> **Verilen liste**:
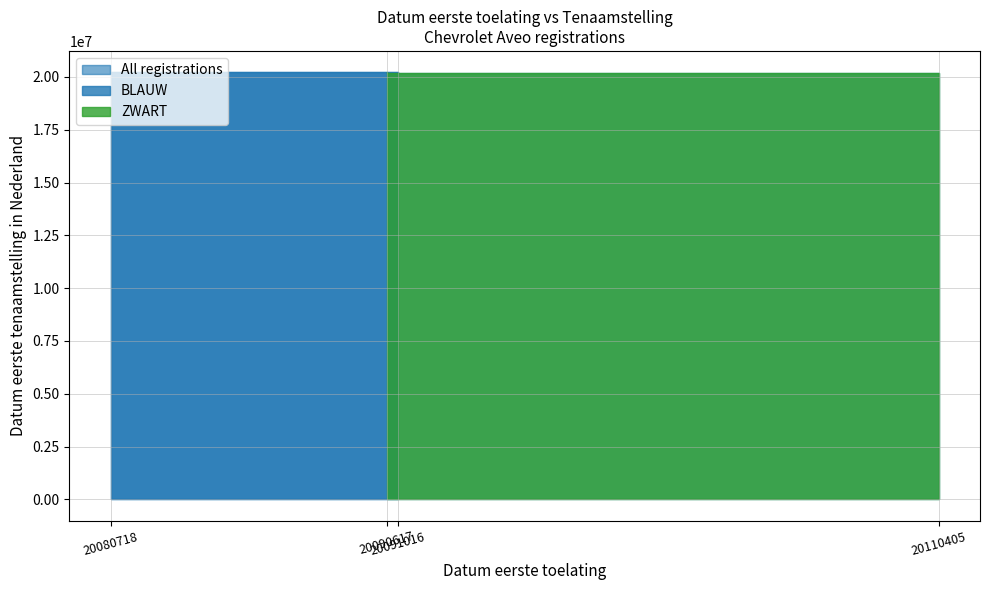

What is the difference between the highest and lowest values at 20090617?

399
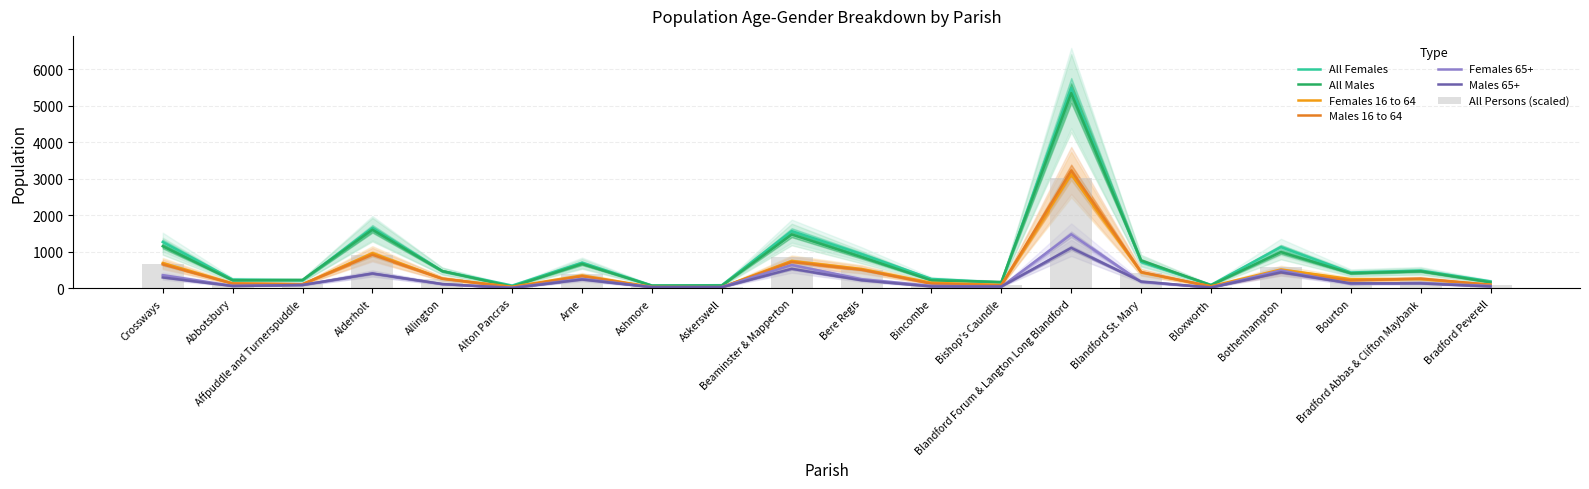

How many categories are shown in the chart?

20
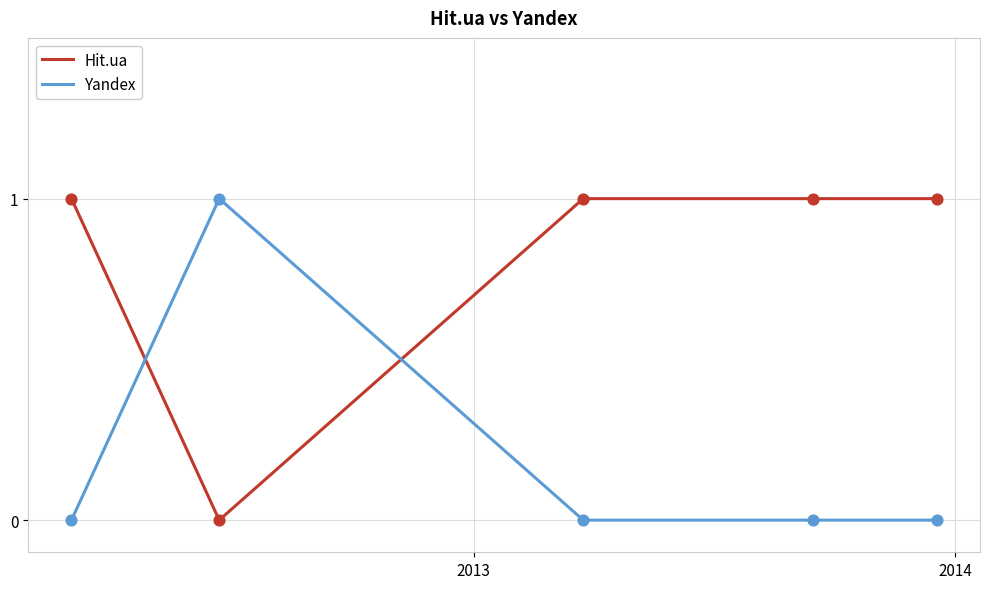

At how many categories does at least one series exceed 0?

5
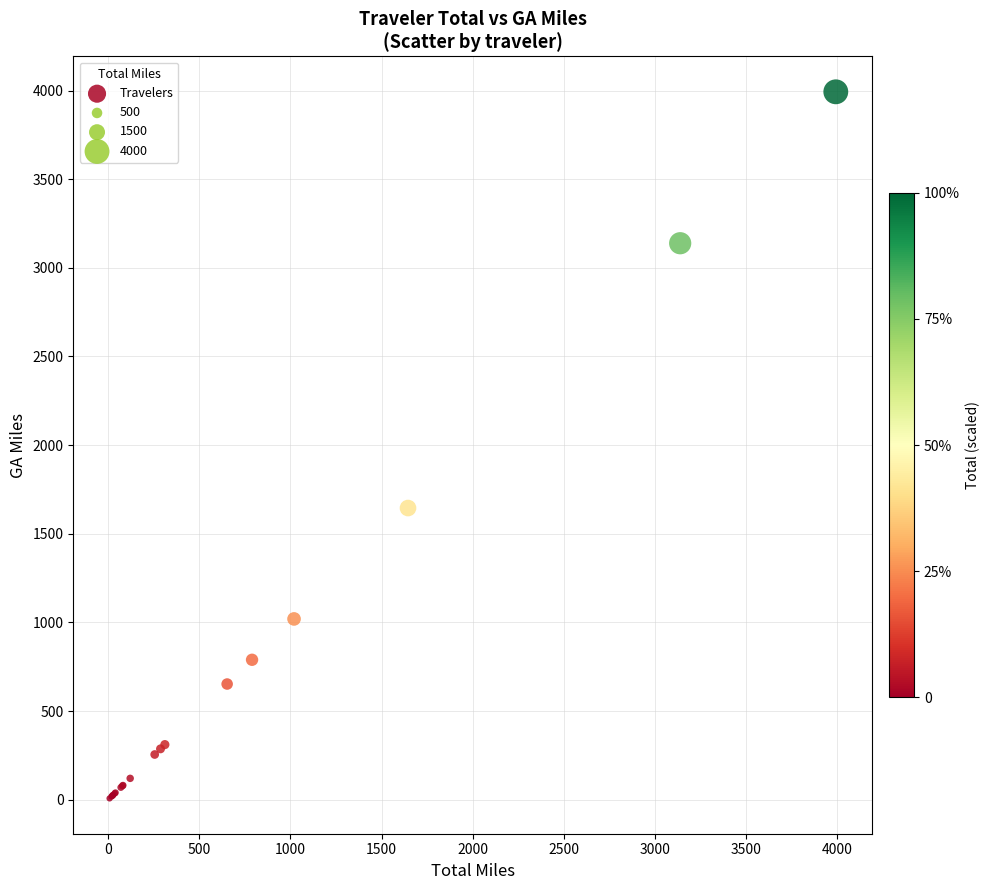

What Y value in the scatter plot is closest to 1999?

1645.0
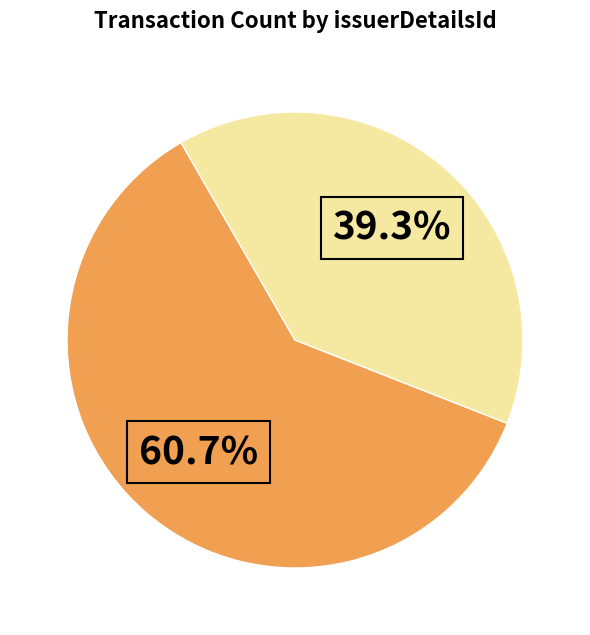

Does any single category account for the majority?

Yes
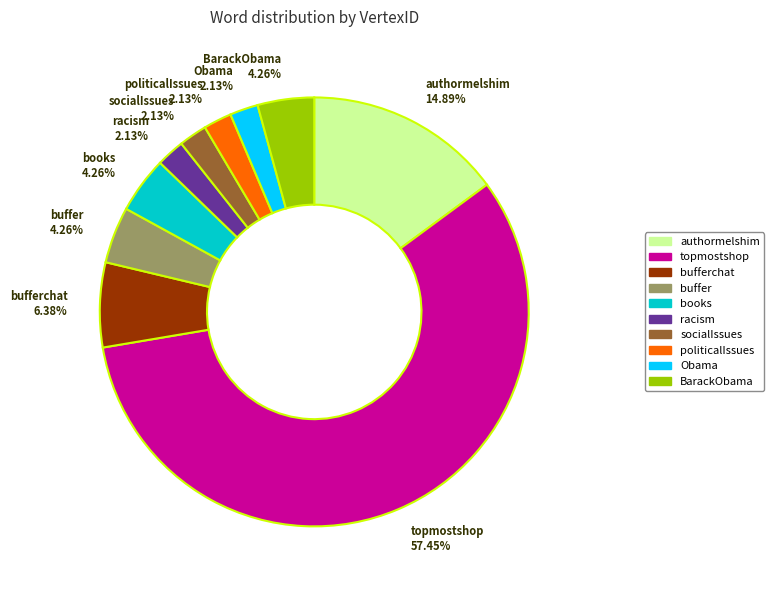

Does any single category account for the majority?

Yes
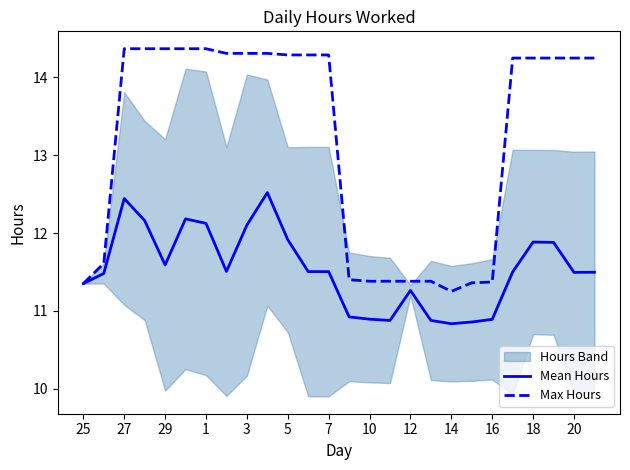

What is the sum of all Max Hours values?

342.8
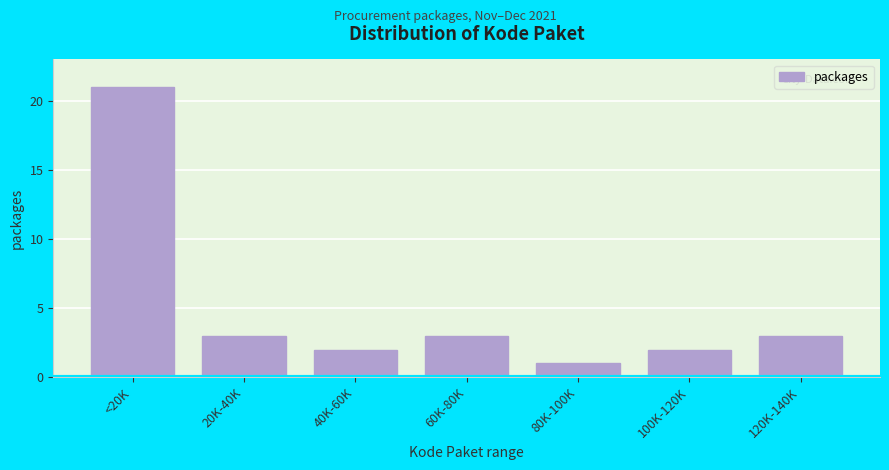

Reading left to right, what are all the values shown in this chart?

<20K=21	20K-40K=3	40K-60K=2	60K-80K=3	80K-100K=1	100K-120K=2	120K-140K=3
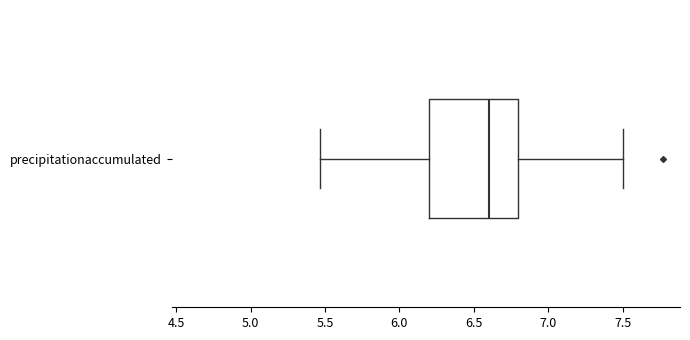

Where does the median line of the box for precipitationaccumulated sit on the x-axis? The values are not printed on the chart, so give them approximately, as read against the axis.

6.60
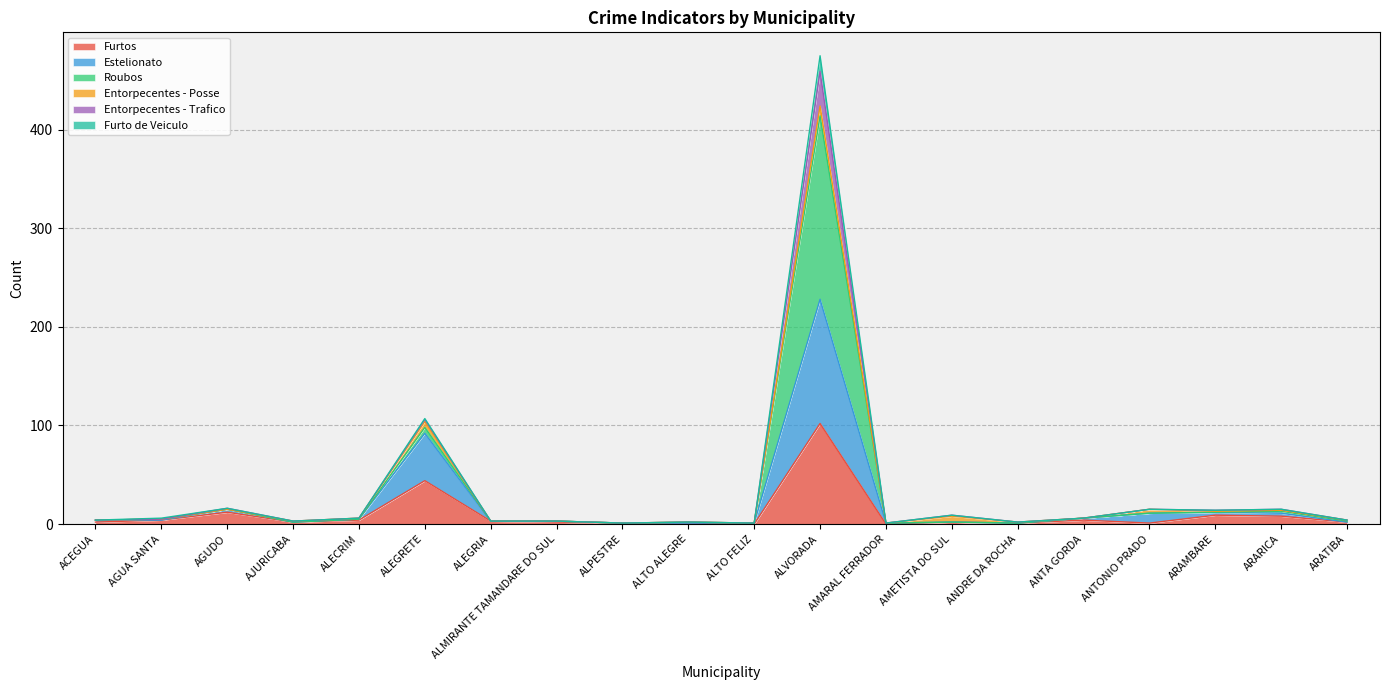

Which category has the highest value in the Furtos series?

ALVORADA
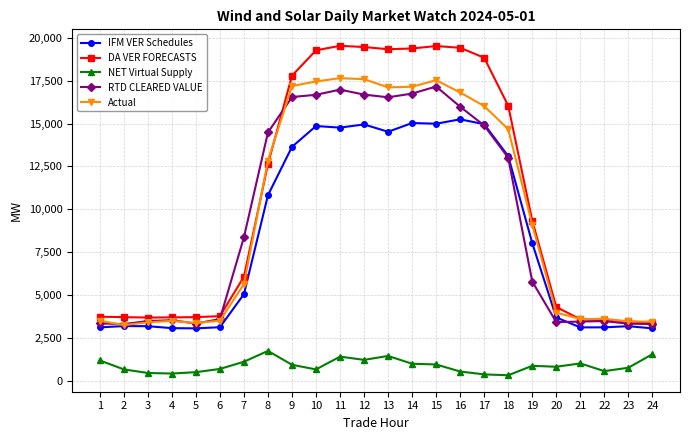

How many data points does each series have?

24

> **Yazılı görev**:
Yukarıdaki listenin tamamını, görselleri yanıta almadan, satırı satırına aynen tekrarlar mısın?

> **Görevin sonucu**:
What is the difference between the highest and lowest values at 20090617?

399

How many categories are shown in the chart?

20

At how many categories does at least one series exceed 0?

5

What Y value in the scatter plot is closest to 1999?

1645.0

Does any single category account for the majority?

Yes

Does any single category account for the majority?

Yes

What is the sum of all Max Hours values?

342.8

Reading left to right, what are all the values shown in this chart?

<20K=21	20K-40K=3	40K-60K=2	60K-80K=3	80K-100K=1	100K-120K=2	120K-140K=3

Where does the median line of the box for precipitationaccumulated sit on the x-axis? The values are not printed on the chart, so give them approximately, as read against the axis.

6.60

Which category has the highest value in the Furtos series?

ALVORADA

How many data points does each series have?

24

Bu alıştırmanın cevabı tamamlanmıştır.